This is not a new discovery; it has been around for several years. In 2008, McKinsey & Co. released a similar study, finding that up to 30% of servers in data centers were as they put it "functionally dead." The Uptime Institute issued a similar report in 2012, finding around 30% of servers to be idle and not working.
So why does this problem continue to go unaddressed Two reasons: the IT group does not have responsibility for the electric bill and IT does a lousy job tracking ownership of the servers once deployed. It buys the servers but doesn't pay the electric bill or keep a proper inventory and that allows zombies to proliferate.
"It's a case of management and a challenge to management and an issue of lack of incentives. In a lot of cases IT people are incentivized to keep things up and running and aren't paying the power bill. They have no incentive to lower their power bill," said Taylor.
Aaron Rallo, CEO of TSO Logic, echoed the sentiment that it's a management problem. "I've built data centers and needed them for every business I've run. When you think about business priorities, I think a lot of executives view their data center as a process that they can't do anything about and let the data center slide from an expense perspective," he said.
"A CEO can tell you to the dollar how much they spend on labor, on marketing, on sales, but when it comes to the data center, which is often the largest expense, they don't have any idea," he added.
If this news surprises you, it should not. Think about it. If you have ever walked through a data center, did you ever stop to wonder if the servers in the racks were all being used
"Nobody's looking for it. It hasn't been easy to look for. There has been no easy way to find out. IT is not inclined to shut down boxes if they don't know who owns it," said Taylor. He added that thanks to less than ideal record keeping, sometimes the only way to find out what a server does is shut it down and see who screams.
Alastair Winner, vice president of technology services, compute at HP, said there are multiple ways servers get forgotten.
"The reality for most enterprises is they don’t write their apps, they have many apps for many workloads that require different servers and solutions.There is undoubtedly going to be a level of inefficiency built into the system," he said.
For example, some companies deliberately build in excess capacity and have systems standing by to take over when greater load capacity than usual is required. So they might overprovision for peaks and demand.

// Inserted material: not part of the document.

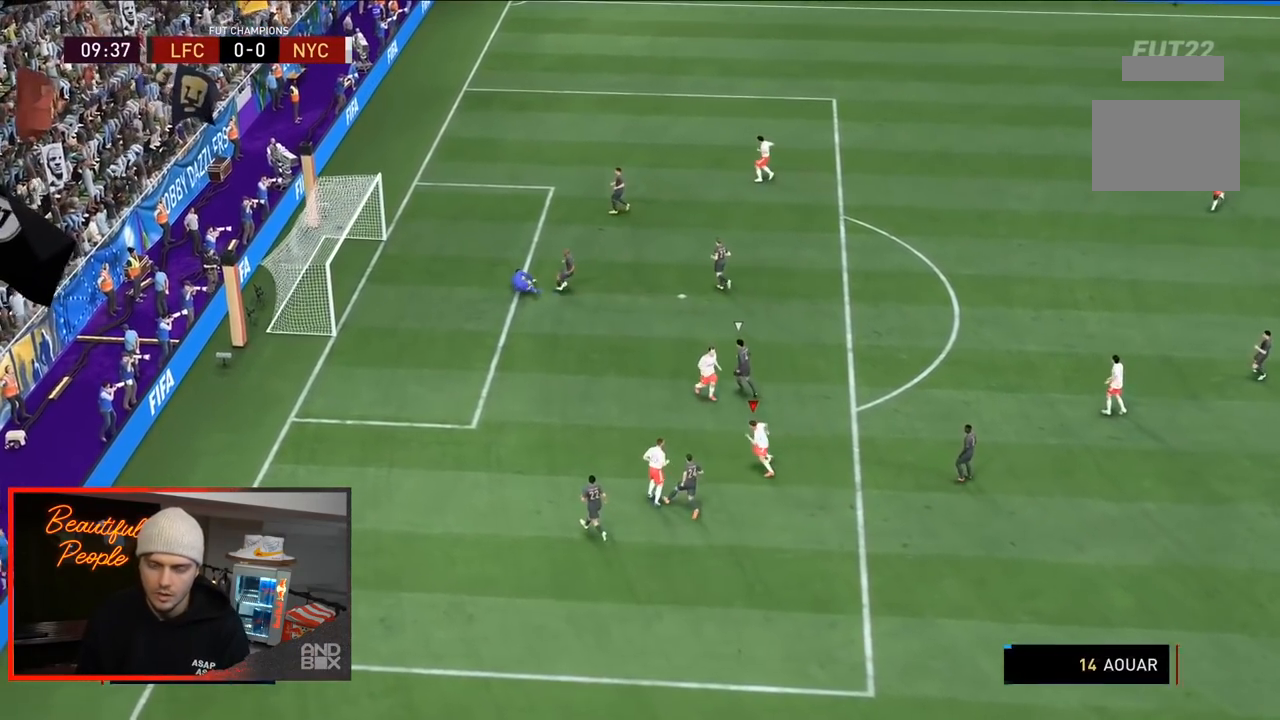
{"buttons": ["L2"], "left_stick": "left", "right_stick": "left", "events": [[100, "L2", "down"], [233, "right_stick", "down"], [417, "right_stick", "left"]]}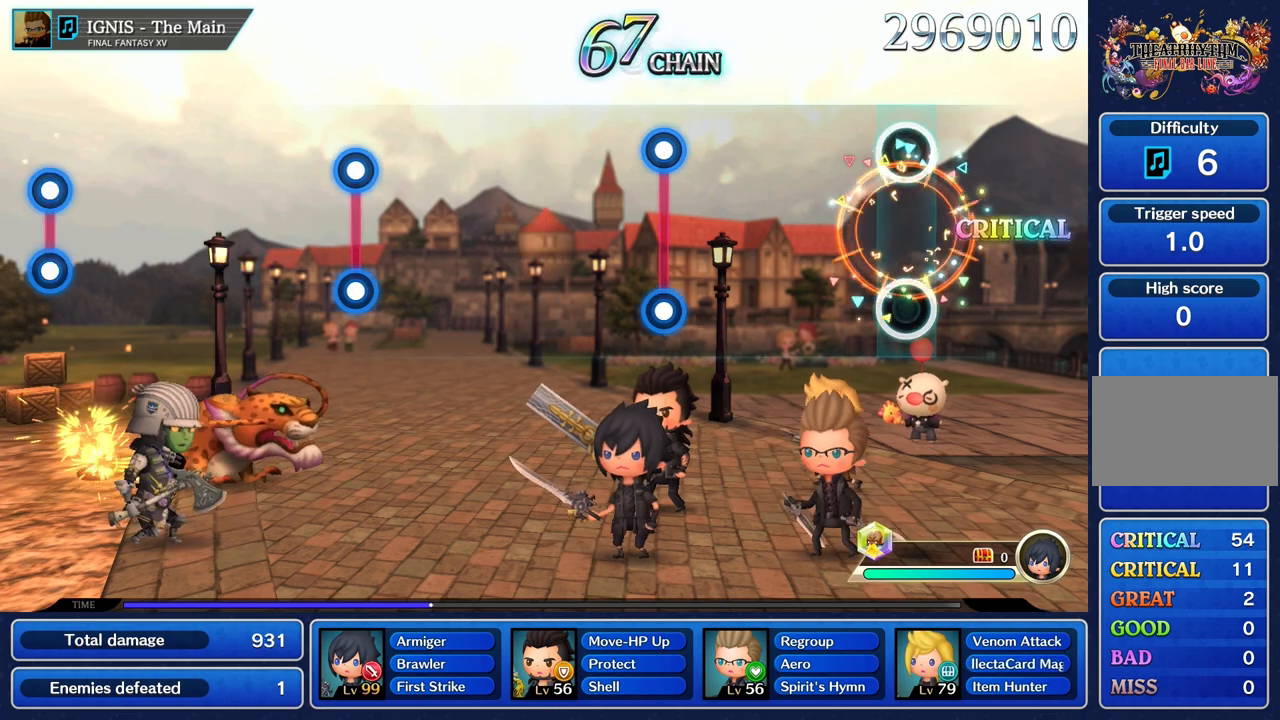
Gameplay with a controller (PlayStation layout); each line is a JSON object with the inputs held at the frame after it. "events" lists button and stick changes between this image and that frame as [ms after this image, input, new state], when the widget could be followed in between. Not read: CIRCLE CROSS L3 R3.
{"buttons": [], "left_stick": "center", "right_stick": "center", "events": []}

Then there's Shadow IT, the people who go into business for themselves within a company and skirt official company policy on IT. Some departments don’t utilize official enterprise channels and buy their own machines. And then there's merger and acquisition activity, where redundant systems might be set aside but not actually shut down.
John Abbott, director of advanced technical services at Centrilogic, a cloud services provider that also does migrations, runs into this all the time, especially now that he's doing Windows Server 2003 migrations. He said about 75% of his customers have at least some servers not being used, and that the larger the data center, the more likely there are things running no one knows about.
"What we find with these discoveries is where a server was set up and the app owner changed their mind or the app never got approval or they are proof of concept servers that never do anything," he said.
In his experience, zombie servers tend to be older most often because the person(s) using it have moved on one way or another and the server was never repurposed or decommissioned.
"Over time, what you find is the people with the knowledge of the environment change jobs or get let go and there is no knowledge transfer. No one knows what those servers are so they don't touch them. They assume if it's there it's running in production and they don't do anything with it," he said.
One of the biggest sources of help in flushing out zombie servers has been the Windows Server 2003 end of life this past July and subsequent migrations by firms off the aged operating system. Most firms used the end of support for Server 2003 as an opportunity to take a full and complete inventory of what they have and that is rooting out the zombies.
"The Windows Server 2003 project is straightening a lot of this out because people are analyzing their current inventory so that at the end of this they have a compete inventory," said Abbott. "Server 2003 helped expose this because otherwise no one would look at them. If they aren’t broken people aren't going to address them."
Winner said that IT needs to start keeping much better track of what it has. "The key here, the way we solve this, is truly to have a very well thought through asset management approach that looks at the physical location of the server and understands where they sit in the operation of the environment," he said.
The other part of the solution is ownership. Part of the criteria for the purchase of servers or racks should be the total cost of ownership, which includes power and cooling requirements of that device. When the IT department gets the electric bill, it will become much more militant about keeping all servers running at maximum efficiency.
Abbot's view is somewhat similar, in that data center operators need to keep a decent inventory. "They need to be more stringent in their change control and documentation process so when they stand up a new server, they keep track of their assets. What they do after that is up to them. We can tell them they need to be more stringent and document what they are doing but at the end of the day it's up to the companies," he said.
Asset management needs to become a management priority and needs to be brought onto the radar of management and the CFO, said Taylor. "This is the kind of thing a CFO would love. If you went to them and said 'I can reduce your operating costs,' do you think they would listen But you need to have the information to support that," he said.
Rallo said the data center must be viewed as part of the supply chain of a firm and with the same sharp eye as every other part of the chain. "Walmart looks at every part of their supply chain. All of its executives are focused on delivering product on time and reducing cost. If we started thinking about the data center as part of their supply chain, the change is going to come," he said.